It has been nearly seven months since Russia invaded Ukraine, and for just as long, the former Hartwall Arena – which is now called Helsinki Halli – has not been in use, facing an uncertain future. Since 2013, the largest concert venue in Finland’s capital Helsinki is owned by Russian oligarchs – Gennady Timchenko and the brothers Arkady and Boris Romanovich Rotenberg – who are now on the EU sanctions list, in conjunction with Russia’s invasion of Ukraine. In order to avoid association with the Russian main owners, the Helsinki-based beverage company Hartwall, largest sponsor and holder of the naming rights to the arena, ended its sponsorship and had all Hartwall signs removed from the venue’s walls within the first week of the invasion. At the same time, event organisers who had bookings for the arena started to look for alternative venues.
Some events had to be cancelled altogether, and some were moved either to smaller venues in Helsinki, such as the Helsinki Ice Hall, or to other cities like Espoo and Tampere. Already early on, Tampere seemed particularly attractive with its brand new 15,000-seat Nokia Arena which opened less than a year ago, in December 2021. However, the fact that Tampere is becoming the more attractive location in Finland in this regard seems to be not quite welcomed in Helsinki.
Now, a group of well-known real estate developers and investors not only want Helsinki to have a new arena, but the largest multi-purpose arena for cultural and sports events in Northern Europe. With a capacity of 17,000, the new arena in Helsinki aims to outshine what is currently the largest arena in Northern Europe: Globen (also known as Avicii Arena) in Sweden’s capital Stockholm.

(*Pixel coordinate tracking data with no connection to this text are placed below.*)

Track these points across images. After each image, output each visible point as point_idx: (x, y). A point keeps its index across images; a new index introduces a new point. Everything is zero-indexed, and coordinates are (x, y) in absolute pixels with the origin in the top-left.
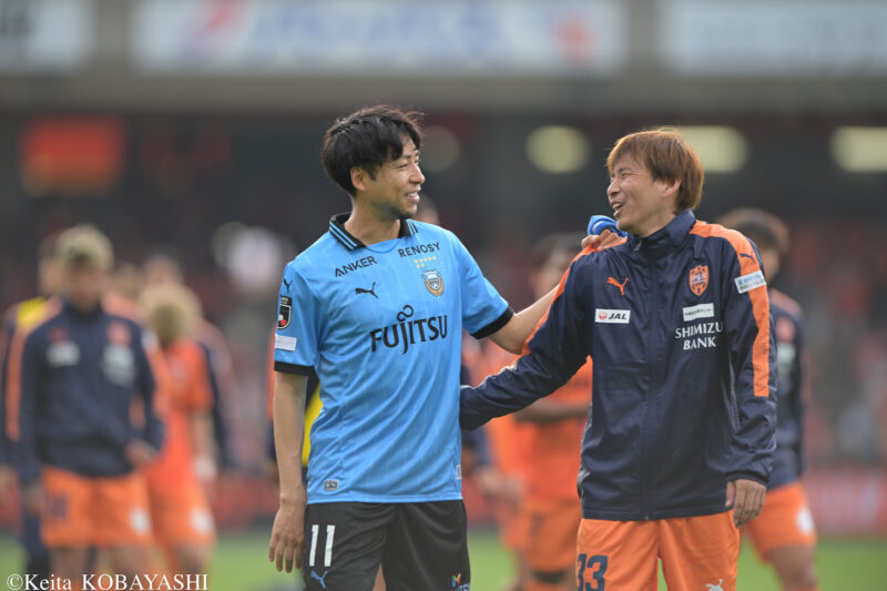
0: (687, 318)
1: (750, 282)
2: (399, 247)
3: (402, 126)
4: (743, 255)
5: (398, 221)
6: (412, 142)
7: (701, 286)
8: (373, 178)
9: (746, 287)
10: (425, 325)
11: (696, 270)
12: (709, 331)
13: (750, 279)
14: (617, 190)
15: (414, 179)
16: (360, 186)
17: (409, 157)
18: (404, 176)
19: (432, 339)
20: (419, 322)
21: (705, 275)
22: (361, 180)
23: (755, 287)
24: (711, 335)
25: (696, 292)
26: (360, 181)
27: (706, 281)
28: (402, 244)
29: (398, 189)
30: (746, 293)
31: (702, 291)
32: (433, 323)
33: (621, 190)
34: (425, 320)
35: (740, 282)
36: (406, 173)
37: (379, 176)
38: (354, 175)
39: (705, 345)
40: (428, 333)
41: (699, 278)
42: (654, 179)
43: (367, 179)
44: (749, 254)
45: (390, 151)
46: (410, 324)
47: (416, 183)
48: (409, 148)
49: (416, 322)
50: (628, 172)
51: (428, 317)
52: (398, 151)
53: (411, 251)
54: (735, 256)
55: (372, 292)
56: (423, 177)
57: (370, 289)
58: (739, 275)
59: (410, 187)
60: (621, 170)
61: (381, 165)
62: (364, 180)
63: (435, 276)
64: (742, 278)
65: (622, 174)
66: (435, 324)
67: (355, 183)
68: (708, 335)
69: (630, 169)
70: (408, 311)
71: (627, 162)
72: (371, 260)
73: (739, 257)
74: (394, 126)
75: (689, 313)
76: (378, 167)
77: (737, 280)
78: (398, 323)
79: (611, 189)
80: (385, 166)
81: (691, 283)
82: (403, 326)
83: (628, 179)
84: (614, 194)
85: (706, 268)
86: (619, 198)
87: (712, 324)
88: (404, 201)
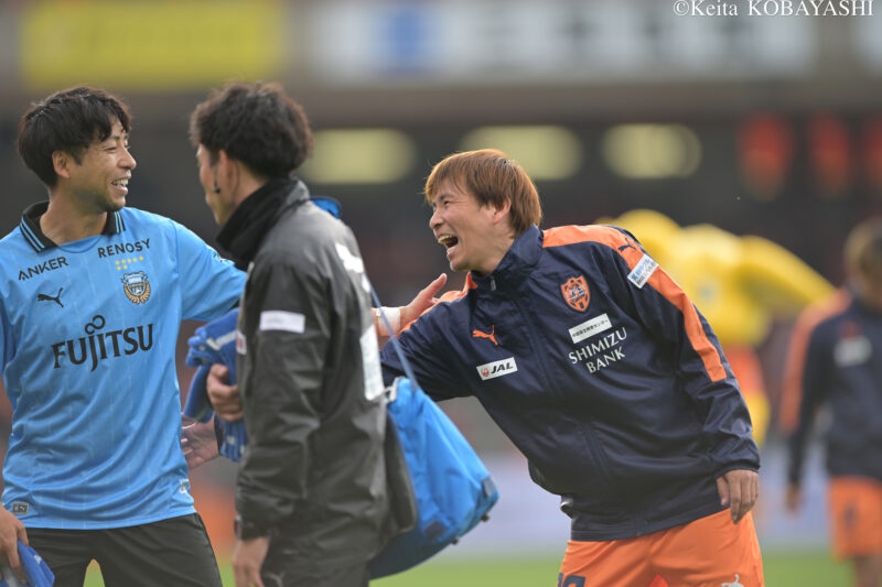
0: (576, 340)
1: (643, 272)
2: (98, 246)
3: (109, 103)
4: (622, 248)
5: (106, 214)
6: (120, 123)
7: (583, 300)
8: (79, 162)
9: (643, 278)
10: (120, 338)
11: (569, 283)
12: (613, 344)
13: (641, 268)
14: (440, 221)
15: (125, 163)
16: (63, 173)
17: (117, 138)
18: (113, 159)
19: (128, 353)
20: (114, 335)
21: (584, 287)
22: (64, 166)
23: (650, 274)
24: (616, 347)
25: (578, 307)
26: (65, 168)
27: (587, 292)
28: (103, 243)
29: (106, 174)
30: (647, 285)
31: (586, 304)
32: (130, 335)
33: (445, 221)
34: (120, 332)
35: (634, 277)
36: (115, 158)
37: (86, 161)
38: (56, 160)
39: (614, 360)
40: (123, 345)
41: (575, 292)
42: (480, 206)
43: (71, 165)
44: (626, 243)
45: (97, 132)
46: (100, 337)
47: (127, 168)
48: (117, 129)
49: (108, 334)
50: (451, 200)
51: (124, 329)
52: (106, 132)
53: (114, 250)
54: (615, 252)
55: (57, 300)
56: (134, 162)
57: (55, 296)
58: (629, 271)
59: (119, 171)
60: (442, 198)
61: (87, 147)
62: (68, 165)
63: (139, 280)
64: (634, 272)
65: (445, 203)
66: (134, 336)
67: (58, 169)
68: (612, 348)
69: (452, 196)
70: (98, 322)
71: (448, 189)
72: (62, 261)
73: (619, 252)
74: (100, 103)
75: (577, 334)
76: (84, 150)
77: (629, 277)
78: (87, 336)
79: (434, 220)
80: (92, 148)
81: (568, 300)
82: (91, 339)
83: (452, 208)
84: (438, 226)
85: (581, 278)
86: (445, 229)
87: (613, 335)
88: (111, 189)
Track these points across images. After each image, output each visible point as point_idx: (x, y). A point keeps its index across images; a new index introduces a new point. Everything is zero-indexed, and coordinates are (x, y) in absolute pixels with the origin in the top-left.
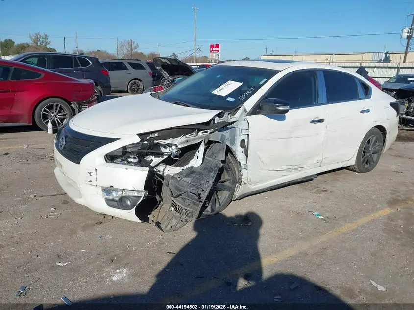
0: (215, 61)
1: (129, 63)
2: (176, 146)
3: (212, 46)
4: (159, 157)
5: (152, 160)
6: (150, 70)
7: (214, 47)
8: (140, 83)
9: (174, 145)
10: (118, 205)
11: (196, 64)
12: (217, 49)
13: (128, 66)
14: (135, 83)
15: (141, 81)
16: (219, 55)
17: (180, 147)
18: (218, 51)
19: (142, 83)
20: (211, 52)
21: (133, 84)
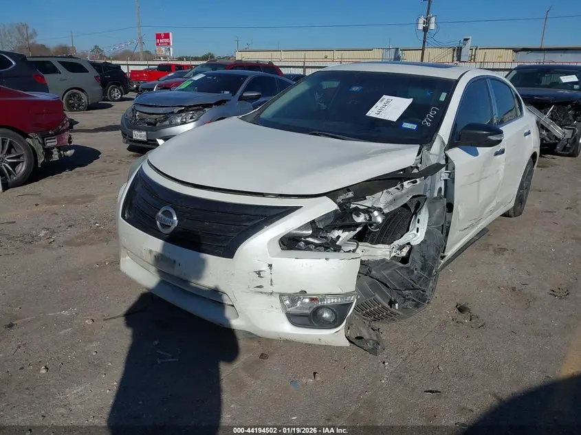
0: (165, 57)
1: (59, 62)
2: (380, 210)
3: (158, 36)
4: (349, 231)
5: (339, 237)
6: (97, 74)
7: (162, 37)
8: (83, 95)
9: (375, 209)
10: (311, 322)
11: (145, 63)
12: (167, 40)
13: (60, 68)
14: (74, 95)
15: (83, 91)
16: (171, 49)
17: (386, 211)
18: (169, 44)
19: (87, 95)
20: (157, 44)
21: (70, 96)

The new arena is supposed to be built in the district Suvilahti where the open air festivals Tuska and Flow are held every summer, and it is supposed to be opened rather soon, in 2027.
Another arena in Helsinki, Helsinki Garden, has been in the making since several years, even though with a smaller capacity:
“Helsinki Garden will contain the most modern event arena in the world, serving culture and sports afficionados in the heart of Helsinki. The arena capacity will include roughly 10,500 seats and over a hundred gallery boxes for the events.”– Helsinki Garden
Timo Nieminen, one of the developers of the new arena in Suvilahti, believes that there are enough customers for several large arenas in Helsinki, and he hopes that the negotiations with the City of Helsinki will progress so that the project will be able to move forward soon. According to Timo Nieminen, the attitude has been positive so far. The construction costs are estimated to be between 150 and 200 million euros. It is not clear yet who will fund the project, with Timo Nieminen saying that “we are still at the beginning of the path”.